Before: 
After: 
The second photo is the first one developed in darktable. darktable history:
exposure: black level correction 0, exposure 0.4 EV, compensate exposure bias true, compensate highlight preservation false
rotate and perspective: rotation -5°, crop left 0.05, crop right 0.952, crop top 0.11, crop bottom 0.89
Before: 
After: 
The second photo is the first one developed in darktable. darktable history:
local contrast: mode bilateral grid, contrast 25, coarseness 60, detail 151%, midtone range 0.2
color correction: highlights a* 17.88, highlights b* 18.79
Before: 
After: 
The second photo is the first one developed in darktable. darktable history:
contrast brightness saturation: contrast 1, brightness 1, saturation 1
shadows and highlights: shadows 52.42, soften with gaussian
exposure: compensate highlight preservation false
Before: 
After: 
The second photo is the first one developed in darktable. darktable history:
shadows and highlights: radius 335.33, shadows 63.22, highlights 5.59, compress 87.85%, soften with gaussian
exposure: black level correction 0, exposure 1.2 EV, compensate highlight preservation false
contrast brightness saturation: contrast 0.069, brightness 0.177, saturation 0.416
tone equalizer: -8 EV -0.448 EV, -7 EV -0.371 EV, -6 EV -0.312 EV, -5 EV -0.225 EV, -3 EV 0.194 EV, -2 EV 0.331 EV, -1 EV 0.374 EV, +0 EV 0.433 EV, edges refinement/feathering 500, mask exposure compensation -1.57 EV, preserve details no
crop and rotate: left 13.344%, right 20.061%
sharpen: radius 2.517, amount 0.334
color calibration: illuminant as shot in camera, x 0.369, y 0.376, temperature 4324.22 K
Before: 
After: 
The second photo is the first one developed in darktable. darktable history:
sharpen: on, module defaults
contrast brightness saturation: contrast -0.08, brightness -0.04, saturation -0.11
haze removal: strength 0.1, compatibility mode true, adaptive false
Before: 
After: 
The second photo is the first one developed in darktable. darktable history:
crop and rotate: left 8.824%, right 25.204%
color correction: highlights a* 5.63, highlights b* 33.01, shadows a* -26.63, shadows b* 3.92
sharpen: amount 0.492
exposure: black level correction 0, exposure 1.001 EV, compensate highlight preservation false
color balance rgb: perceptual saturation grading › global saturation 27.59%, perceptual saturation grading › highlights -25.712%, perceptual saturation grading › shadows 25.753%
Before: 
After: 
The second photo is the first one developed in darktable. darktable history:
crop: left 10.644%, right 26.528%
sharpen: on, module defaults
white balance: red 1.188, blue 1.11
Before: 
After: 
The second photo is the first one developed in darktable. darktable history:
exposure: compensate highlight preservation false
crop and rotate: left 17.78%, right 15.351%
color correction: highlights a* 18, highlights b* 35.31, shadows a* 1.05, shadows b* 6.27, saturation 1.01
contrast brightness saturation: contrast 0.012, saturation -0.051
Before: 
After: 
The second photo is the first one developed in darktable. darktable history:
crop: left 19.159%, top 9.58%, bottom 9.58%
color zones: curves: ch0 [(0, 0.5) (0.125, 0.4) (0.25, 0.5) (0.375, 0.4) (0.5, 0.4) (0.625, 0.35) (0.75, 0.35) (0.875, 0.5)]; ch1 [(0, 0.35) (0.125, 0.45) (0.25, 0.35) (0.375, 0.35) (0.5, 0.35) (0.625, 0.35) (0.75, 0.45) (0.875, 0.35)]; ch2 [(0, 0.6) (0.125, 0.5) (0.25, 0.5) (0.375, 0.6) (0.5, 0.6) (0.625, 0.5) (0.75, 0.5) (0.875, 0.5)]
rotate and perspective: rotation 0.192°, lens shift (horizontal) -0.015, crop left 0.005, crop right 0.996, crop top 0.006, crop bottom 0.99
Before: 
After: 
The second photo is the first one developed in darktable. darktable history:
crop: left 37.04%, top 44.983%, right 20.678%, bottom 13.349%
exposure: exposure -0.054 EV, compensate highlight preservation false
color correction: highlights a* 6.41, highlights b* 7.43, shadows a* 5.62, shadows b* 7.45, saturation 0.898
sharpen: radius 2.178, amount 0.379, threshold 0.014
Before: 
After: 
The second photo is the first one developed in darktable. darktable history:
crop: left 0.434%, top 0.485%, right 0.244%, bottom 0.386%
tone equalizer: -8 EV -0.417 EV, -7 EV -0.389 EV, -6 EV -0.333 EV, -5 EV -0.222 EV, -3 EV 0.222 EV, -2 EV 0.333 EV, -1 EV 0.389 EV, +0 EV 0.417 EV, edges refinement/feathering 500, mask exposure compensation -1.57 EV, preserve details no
_____
# [The task]
Can you reproduce all of the material above word for word, without changing anything?

# [Written answer]
Before: 
After: 
The second photo is the first one developed in darktable. darktable history:
exposure: black level correction 0, exposure 0.4 EV, compensate exposure bias true, compensate highlight preservation false
rotate and perspective: rotation -5°, crop left 0.05, crop right 0.952, crop top 0.11, crop bottom 0.89
Before: 
After: 
The second photo is the first one developed in darktable. darktable history:
local contrast: mode bilateral grid, contrast 25, coarseness 60, detail 151%, midtone range 0.2
color correction: highlights a* 17.88, highlights b* 18.79
Before: 
After: 
The second photo is the first one developed in darktable. darktable history:
contrast brightness saturation: contrast 1, brightness 1, saturation 1
shadows and highlights: shadows 52.42, soften with gaussian
exposure: compensate highlight preservation false
Before: 
After: 
The second photo is the first one developed in darktable. darktable history:
shadows and highlights: radius 335.33, shadows 63.22, highlights 5.59, compress 87.85%, soften with gaussian
exposure: black level correction 0, exposure 1.2 EV, compensate highlight preservation false
contrast brightness saturation: contrast 0.069, brightness 0.177, saturation 0.416
tone equalizer: -8 EV -0.448 EV, -7 EV -0.371 EV, -6 EV -0.312 EV, -5 EV -0.225 EV, -3 EV 0.194 EV, -2 EV 0.331 EV, -1 EV 0.374 EV, +0 EV 0.433 EV, edges refinement/feathering 500, mask exposure compensation -1.57 EV, preserve details no
crop and rotate: left 13.344%, right 20.061%
sharpen: radius 2.517, amount 0.334
color calibration: illuminant as shot in camera, x 0.369, y 0.376, temperature 4324.22 K
Before: 
After: 
The second photo is the first one developed in darktable. darktable history:
sharpen: on, module defaults
contrast brightness saturation: contrast -0.08, brightness -0.04, saturation -0.11
haze removal: strength 0.1, compatibility mode true, adaptive false
Before: 
After: 
The second photo is the first one developed in darktable. darktable history:
crop and rotate: left 8.824%, right 25.204%
color correction: highlights a* 5.63, highlights b* 33.01, shadows a* -26.63, shadows b* 3.92
sharpen: amount 0.492
exposure: black level correction 0, exposure 1.001 EV, compensate highlight preservation false
color balance rgb: perceptual saturation grading › global saturation 27.59%, perceptual saturation grading › highlights -25.712%, perceptual saturation grading › shadows 25.753%
Before: 
After: 
The second photo is the first one developed in darktable. darktable history:
crop: left 10.644%, right 26.528%
sharpen: on, module defaults
white balance: red 1.188, blue 1.11
Before: 
After: 
The second photo is the first one developed in darktable. darktable history:
exposure: compensate highlight preservation false
crop and rotate: left 17.78%, right 15.351%
color correction: highlights a* 18, highlights b* 35.31, shadows a* 1.05, shadows b* 6.27, saturation 1.01
contrast brightness saturation: contrast 0.012, saturation -0.051
Before: 
After: 
The second photo is the first one developed in darktable. darktable history:
crop: left 19.159%, top 9.58%, bottom 9.58%
color zones: curves: ch0 [(0, 0.5) (0.125, 0.4) (0.25, 0.5) (0.375, 0.4) (0.5, 0.4) (0.625, 0.35) (0.75, 0.35) (0.875, 0.5)]; ch1 [(0, 0.35) (0.125, 0.45) (0.25, 0.35) (0.375, 0.35) (0.5, 0.35) (0.625, 0.35) (0.75, 0.45) (0.875, 0.35)]; ch2 [(0, 0.6) (0.125, 0.5) (0.25, 0.5) (0.375, 0.6) (0.5, 0.6) (0.625, 0.5) (0.75, 0.5) (0.875, 0.5)]
rotate and perspective: rotation 0.192°, lens shift (horizontal) -0.015, crop left 0.005, crop right 0.996, crop top 0.006, crop bottom 0.99
Before: 
After: 
The second photo is the first one developed in darktable. darktable history:
crop: left 37.04%, top 44.983%, right 20.678%, bottom 13.349%
exposure: exposure -0.054 EV, compensate highlight preservation false
color correction: highlights a* 6.41, highlights b* 7.43, shadows a* 5.62, shadows b* 7.45, saturation 0.898
sharpen: radius 2.178, amount 0.379, threshold 0.014
Before: 
After: 
The second photo is the first one developed in darktable. darktable history:
crop: left 0.434%, top 0.485%, right 0.244%, bottom 0.386%
tone equalizer: -8 EV -0.417 EV, -7 EV -0.389 EV, -6 EV -0.333 EV, -5 EV -0.222 EV, -3 EV 0.222 EV, -2 EV 0.333 EV, -1 EV 0.389 EV, +0 EV 0.417 EV, edges refinement/feathering 500, mask exposure compensation -1.57 EV, preserve details no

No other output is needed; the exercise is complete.